The Hoover Institution invites you to a virtual presentation of Wargaming the Pacific: Lessons from the Naval War College's Interwar Games on Tuesday, March 24, 2026, from 12:00-2:00 pm PT. 

This webinar examines the interwar wargames conducted at the U.S. Naval War College before World War II and their foundational role in shaping U.S. naval doctrine and strategic planning. We will explore how these games contributed to America’s success in the Pacific Theater, their enduring impact on U.S. military effectiveness, and the remarkable archival materials preserved by the Naval War College.

Wargaming the Pacific: Lessons from the Naval War  College's Interwar Games

ABOUT THE SPEAKERS

Norman Friedman is a strategist known for melding historical, technical, and strategic factors in analyses of current problems. He spent over a decade at a prominent think tank, then a decade as a personal consultant to the Secretary of the Navy in the Office of Program Appraisal, and later served as a futurologist at Marine Corps headquarters. His government work has included studies on defense transformation, network-centric warfare, U.S. and British aircraft carrier development, over-the-horizon targeting, torpedo and mine countermeasures, and U.S. industrial mobilization, as well as major historical analyses such as interwar wargaming, U.S. Navy air defense missiles, and the MRAP program. Dr. Friedman has published over forty books, including the award-winning The Fifty Year War, and has received major honors such as the Westminster Prize, the Samuel Eliot Morrison Prize, the Lyman Prize, the Commodore Dudley W. Knox Medal, and the Anderson Lifetime Achievement Award. His writing has appeared widely in leading defense and national security publications. Dr. Friedman received his Ph.D. in physics from Columbia University.

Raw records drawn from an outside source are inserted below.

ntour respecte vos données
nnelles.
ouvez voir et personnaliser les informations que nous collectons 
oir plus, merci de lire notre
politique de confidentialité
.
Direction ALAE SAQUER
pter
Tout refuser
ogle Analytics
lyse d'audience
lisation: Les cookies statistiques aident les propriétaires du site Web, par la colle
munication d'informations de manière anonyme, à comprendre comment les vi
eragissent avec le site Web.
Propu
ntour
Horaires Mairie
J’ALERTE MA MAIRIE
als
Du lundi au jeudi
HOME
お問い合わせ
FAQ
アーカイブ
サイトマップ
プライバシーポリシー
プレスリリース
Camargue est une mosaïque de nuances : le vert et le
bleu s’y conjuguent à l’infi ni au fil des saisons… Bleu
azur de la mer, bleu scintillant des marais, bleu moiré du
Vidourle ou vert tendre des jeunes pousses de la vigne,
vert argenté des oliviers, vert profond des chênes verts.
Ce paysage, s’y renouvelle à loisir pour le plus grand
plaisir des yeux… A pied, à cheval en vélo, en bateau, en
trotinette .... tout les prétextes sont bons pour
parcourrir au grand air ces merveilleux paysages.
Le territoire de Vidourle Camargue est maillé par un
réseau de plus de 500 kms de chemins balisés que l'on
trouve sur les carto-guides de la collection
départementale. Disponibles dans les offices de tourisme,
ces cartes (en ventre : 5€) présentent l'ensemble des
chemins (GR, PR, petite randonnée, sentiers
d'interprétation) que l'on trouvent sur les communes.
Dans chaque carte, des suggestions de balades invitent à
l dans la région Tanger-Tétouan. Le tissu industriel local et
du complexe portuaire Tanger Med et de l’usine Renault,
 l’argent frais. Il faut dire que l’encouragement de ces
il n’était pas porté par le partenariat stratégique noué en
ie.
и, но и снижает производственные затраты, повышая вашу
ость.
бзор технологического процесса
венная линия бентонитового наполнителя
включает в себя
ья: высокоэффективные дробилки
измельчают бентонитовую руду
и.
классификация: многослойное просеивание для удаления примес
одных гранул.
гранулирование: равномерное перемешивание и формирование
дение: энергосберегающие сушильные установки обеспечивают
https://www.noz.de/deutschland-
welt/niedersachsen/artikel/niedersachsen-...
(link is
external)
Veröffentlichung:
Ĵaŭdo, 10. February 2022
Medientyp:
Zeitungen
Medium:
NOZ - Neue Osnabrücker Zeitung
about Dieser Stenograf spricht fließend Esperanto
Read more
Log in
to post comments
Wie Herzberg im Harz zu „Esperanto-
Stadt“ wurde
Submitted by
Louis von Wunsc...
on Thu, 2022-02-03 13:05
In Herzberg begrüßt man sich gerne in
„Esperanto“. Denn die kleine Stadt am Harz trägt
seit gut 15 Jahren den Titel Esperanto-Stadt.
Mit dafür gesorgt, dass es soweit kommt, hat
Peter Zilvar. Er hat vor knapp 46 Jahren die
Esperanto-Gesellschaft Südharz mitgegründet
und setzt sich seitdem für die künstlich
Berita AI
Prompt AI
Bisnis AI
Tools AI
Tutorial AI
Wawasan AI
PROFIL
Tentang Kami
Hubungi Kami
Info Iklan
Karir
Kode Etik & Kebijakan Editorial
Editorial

Jon Scott Logel is a professor in War Gaming Department of the Center for Naval Warfare Studies at the United States Naval War College. Since joining the War Gaming Department faculty in 2011, he has focused his research on the use of historical methods in war game analysis for gaining insights into maritime and joint operational issues. Specifically, he has collaborated in qualitative research and analytical projects that have informed the Navy’s development of future naval warfighting concepts, and the drafting of operational plans to address current and emerging threats. His additional research explores American history and the influence of military education and professionalization in the nineteenth and twentieth centuries. He is the author of Designing Gotham: West Point Engineers and the Rise of New York, 1817-1898 with LSU press, co-author of several white papers and chapters on war gaming and analysis, and multiple war game reports. He served twenty-one years as an Army Aviation officer, including combat deployment to Afghanistan and Iraq. He holds BA from Wake Forest University and PhD from Syracuse University.

Jacquelyn Schneider is the Hargrove Hoover Fellow at the Hoover Institution, the Director of the Hoover Wargaming and Crisis Simulation Initiative, and an affiliate with Stanford's Center for International Security and Cooperation. Her research focuses on the intersection of technology, national security, and political psychology with a special interest in cybersecurity, autonomous technologies, wargames, and Northeast Asia. She was previously an Assistant Professor at the Naval War College as well as a senior policy advisor to the Cyberspace Solarium Commission. Dr. Schneider is an active member of the defense policy community with previous positions at the Center for a New American Security and the RAND Corporation. Before beginning her academic career, she spent six years as an Air Force officer in South Korea and Japan and is currently a reservist assigned to US Space Systems Command. She has a BA from Columbia University, MA from Arizona State University, and PhD from George Washington University.